2 Pavlus yeni bir şehre gittiğinde iyi haberi ilk olarak havradaki Yahudilere duyururdu. Ancak MS yaklaşık 50’de Filipi’ye ilk geldiğinde orada çok az Yahudi olduğunu gördü. Anlaşılan şehirde havra da yoktu; çünkü Yahudiler dua etmek için şehrin dışındaki bir ırmak kenarında toplanıyordu. Pavlus’un duyuru faaliyeti kısa sürede meyve verdi. İman eden ilk kişiler arasında Lidya adında Yahudiliği benimsemiş bir işkadını vardı. O Mesih’le ilgili hakikati hemen kabul etti ve Pavlus ile yol arkadaşlarına evinde kalmaları için ısrar etti. Luka Lidya hakkında “Evine gitmemiz için bizi zorladı” diye yazar. Ne var ki çok geçmeden zulüm patlak verdi ve Pavlus ile Silas değnekle dövülüp hapse atıldılar. Onlar hapisteyken deprem oldu ve gardiyan Pavlus ile Silas’ın anlattıklarını dinleyip ev halkıyla birlikte iman etti. Ertesi gün Pavlus ve Silas serbest bırakıldı, hemen Lidya’nın evine gidip oradaki kardeşleri teşvik ettiler. Pavlus şehirden ayrıldıktan sonra da Filipi cemaatinin kuruluşu sırasında yaşanan sıkıntıları sık sık düşünmüş olmalı (Elçi. 16:9-40).
3. Pavlus Filipi cemaatiyle temasını nasıl sürdürdü?
3 Pavlus bundan birkaç yıl sonra, üçüncü vaizlik turu sırasında Filipi cemaatini tekrar ziyaret etme fırsatı buldu. Daha sonra da, yani cemaatin kurulmasından yaklaşık 10 yıl sonra onlara Tanrı ilhamı bir mektup yazdı. Bu mektubu yazma nedeni Filipi’deki kardeşlerin kendisine sevgilerini çok etkileyici bir biçimde göstermeleriydi. Pavlus’un mektubu günümüze dek o değerli cemaatin adıyla Kutsal Yazılarda yer aldı.

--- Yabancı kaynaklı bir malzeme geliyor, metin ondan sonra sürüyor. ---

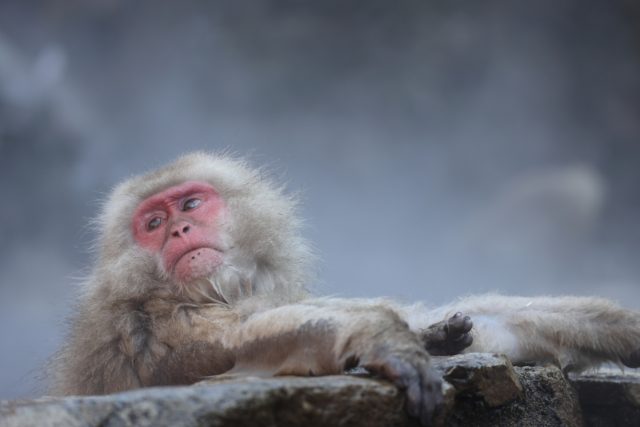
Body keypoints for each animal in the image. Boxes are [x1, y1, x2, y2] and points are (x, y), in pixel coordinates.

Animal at [48, 152, 640, 426]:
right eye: (152, 223)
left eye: (191, 204)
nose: (177, 231)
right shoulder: (156, 327)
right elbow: (252, 344)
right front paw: (386, 342)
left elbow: (497, 330)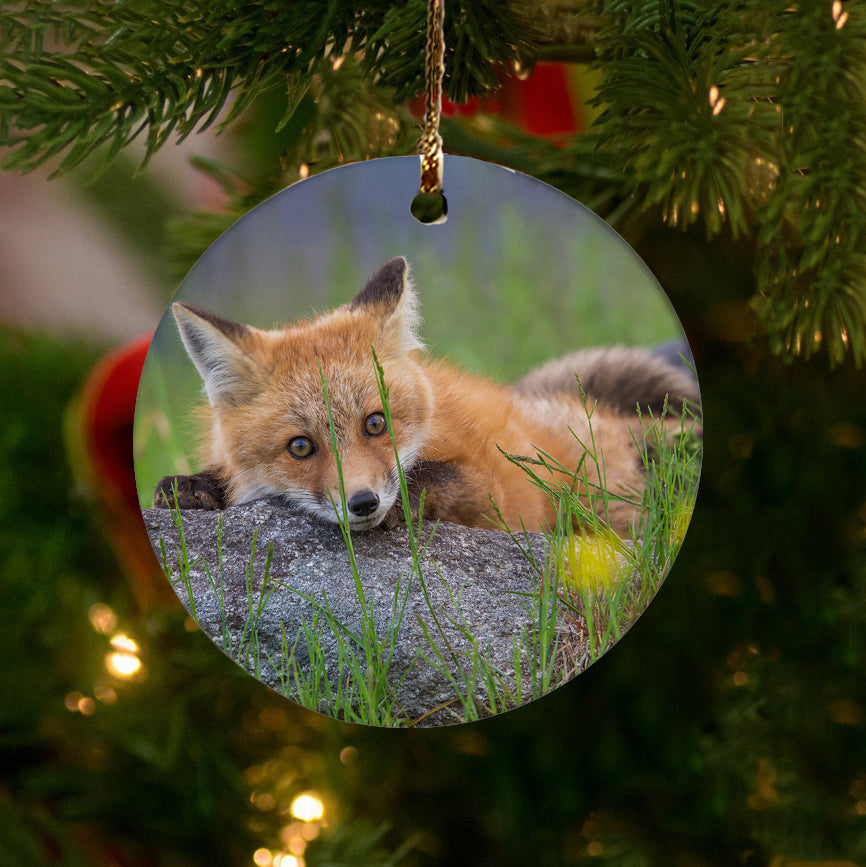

4. (a) Filipililer mektubunu Pavlus’un yazdığını neden söyleyebiliriz? (b) Mektubun Tanrı ilhamı doğru bir kayıt olduğuna dair hangi kanıtlar var?
4 Genel olarak tüm Kutsal Kitap yorumcuları mektubun, ilk cümlesinde belirtildiği gibi, Pavlus tarafından yazıldığını kabul etmektedir. Bu düşünceyi destekleyen pek çok kanıt vardır. Örneğin Polykarpos (MS 69?-155?) Filipililere bir mektup yazmış ve daha önce Pavlus’un da onlara yazdığından söz etmiştir. İgnatios, Irenaeus, Tertullianus ve İskenderiyeli Klemens gibi ilk Kutsal Kitap yorumcuları da Filipililer’den alıntı yaparken mektubun Pavlus’a ait olduğunu belirtmiştir. Mektubun adı MS ikinci yüzyıldan kalma Muratori Fragmanında ve ilk kanonların hepsinde geçer. Ayrıca Filipililer MS 200 yıllarına ait olduğu düşünülen 2 numaralı Chester Beatty Papirüsü’nde (P46) Pavlus’un başka sekiz mektubuyla birlikte yer alır.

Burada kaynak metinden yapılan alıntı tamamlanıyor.